■ Task details
Revise the data below by replacing each occurrence of "Sneaker low" with "Sneaker high". Leave everything else unchanged.

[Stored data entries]

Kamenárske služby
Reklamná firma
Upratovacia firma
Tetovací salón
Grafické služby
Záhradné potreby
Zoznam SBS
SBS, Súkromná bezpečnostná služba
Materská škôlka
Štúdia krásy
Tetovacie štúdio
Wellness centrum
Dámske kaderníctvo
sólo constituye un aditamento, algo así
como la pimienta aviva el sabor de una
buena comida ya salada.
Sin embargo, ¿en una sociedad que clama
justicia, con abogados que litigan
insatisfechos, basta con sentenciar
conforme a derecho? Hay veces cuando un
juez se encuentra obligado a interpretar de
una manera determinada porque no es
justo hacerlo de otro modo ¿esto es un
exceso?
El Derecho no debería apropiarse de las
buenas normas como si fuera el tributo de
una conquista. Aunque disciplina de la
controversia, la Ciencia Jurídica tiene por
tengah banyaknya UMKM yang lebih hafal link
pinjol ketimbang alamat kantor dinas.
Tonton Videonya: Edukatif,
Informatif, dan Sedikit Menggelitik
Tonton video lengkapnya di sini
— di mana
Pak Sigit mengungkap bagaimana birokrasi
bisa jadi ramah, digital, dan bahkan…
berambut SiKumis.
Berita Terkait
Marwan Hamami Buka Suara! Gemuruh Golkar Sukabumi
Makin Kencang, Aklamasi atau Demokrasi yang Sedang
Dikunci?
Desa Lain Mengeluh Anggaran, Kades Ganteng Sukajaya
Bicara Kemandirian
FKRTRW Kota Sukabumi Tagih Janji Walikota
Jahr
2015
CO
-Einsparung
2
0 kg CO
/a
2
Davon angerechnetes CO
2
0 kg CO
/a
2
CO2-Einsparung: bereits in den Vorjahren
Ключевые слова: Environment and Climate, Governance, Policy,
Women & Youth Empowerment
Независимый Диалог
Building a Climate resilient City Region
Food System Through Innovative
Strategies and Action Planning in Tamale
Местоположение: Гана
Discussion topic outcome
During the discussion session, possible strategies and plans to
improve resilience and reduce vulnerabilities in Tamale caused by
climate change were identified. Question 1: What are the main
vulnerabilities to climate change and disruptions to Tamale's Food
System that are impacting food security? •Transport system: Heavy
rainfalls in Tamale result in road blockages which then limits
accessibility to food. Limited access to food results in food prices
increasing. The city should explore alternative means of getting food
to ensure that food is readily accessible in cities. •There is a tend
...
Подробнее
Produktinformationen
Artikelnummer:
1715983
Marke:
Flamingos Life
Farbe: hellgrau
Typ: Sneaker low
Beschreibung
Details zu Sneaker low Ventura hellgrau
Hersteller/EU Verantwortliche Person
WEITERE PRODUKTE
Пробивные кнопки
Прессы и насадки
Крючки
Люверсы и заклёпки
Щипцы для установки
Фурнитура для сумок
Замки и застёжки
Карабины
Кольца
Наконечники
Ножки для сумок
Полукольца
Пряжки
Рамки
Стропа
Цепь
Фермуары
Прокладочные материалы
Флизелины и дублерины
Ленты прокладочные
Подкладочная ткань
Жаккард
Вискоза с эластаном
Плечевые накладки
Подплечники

■ Task output
Kamenárske služby
Reklamná firma
Upratovacia firma
Tetovací salón
Grafické služby
Záhradné potreby
Zoznam SBS
SBS, Súkromná bezpečnostná služba
Materská škôlka
Štúdia krásy
Tetovacie štúdio
Wellness centrum
Dámske kaderníctvo
sólo constituye un aditamento, algo así
como la pimienta aviva el sabor de una
buena comida ya salada.
Sin embargo, ¿en una sociedad que clama
justicia, con abogados que litigan
insatisfechos, basta con sentenciar
conforme a derecho? Hay veces cuando un
juez se encuentra obligado a interpretar de
una manera determinada porque no es
justo hacerlo de otro modo ¿esto es un
exceso?
El Derecho no debería apropiarse de las
buenas normas como si fuera el tributo de
una conquista. Aunque disciplina de la
controversia, la Ciencia Jurídica tiene por
tengah banyaknya UMKM yang lebih hafal link
pinjol ketimbang alamat kantor dinas.
Tonton Videonya: Edukatif,
Informatif, dan Sedikit Menggelitik
Tonton video lengkapnya di sini
— di mana
Pak Sigit mengungkap bagaimana birokrasi
bisa jadi ramah, digital, dan bahkan…
berambut SiKumis.
Berita Terkait
Marwan Hamami Buka Suara! Gemuruh Golkar Sukabumi
Makin Kencang, Aklamasi atau Demokrasi yang Sedang
Dikunci?
Desa Lain Mengeluh Anggaran, Kades Ganteng Sukajaya
Bicara Kemandirian
FKRTRW Kota Sukabumi Tagih Janji Walikota
Jahr
2015
CO
-Einsparung
2
0 kg CO
/a
2
Davon angerechnetes CO
2
0 kg CO
/a
2
CO2-Einsparung: bereits in den Vorjahren
Ключевые слова: Environment and Climate, Governance, Policy,
Women & Youth Empowerment
Независимый Диалог
Building a Climate resilient City Region
Food System Through Innovative
Strategies and Action Planning in Tamale
Местоположение: Гана
Discussion topic outcome
During the discussion session, possible strategies and plans to
improve resilience and reduce vulnerabilities in Tamale caused by
climate change were identified. Question 1: What are the main
vulnerabilities to climate change and disruptions to Tamale's Food
System that are impacting food security? •Transport system: Heavy
rainfalls in Tamale result in road blockages which then limits
accessibility to food. Limited access to food results in food prices
increasing. The city should explore alternative means of getting food
to ensure that food is readily accessible in cities. •There is a tend
...
Подробнее
Produktinformationen
Artikelnummer:
1715983
Marke:
Flamingos Life
Farbe: hellgrau
Typ: Sneaker high
Beschreibung
Details zu Sneaker high Ventura hellgrau
Hersteller/EU Verantwortliche Person
WEITERE PRODUKTE
Пробивные кнопки
Прессы и насадки
Крючки
Люверсы и заклёпки
Щипцы для установки
Фурнитура для сумок
Замки и застёжки
Карабины
Кольца
Наконечники
Ножки для сумок
Полукольца
Пряжки
Рамки
Стропа
Цепь
Фермуары
Прокладочные материалы
Флизелины и дублерины
Ленты прокладочные
Подкладочная ткань
Жаккард
Вискоза с эластаном
Плечевые накладки
Подплечники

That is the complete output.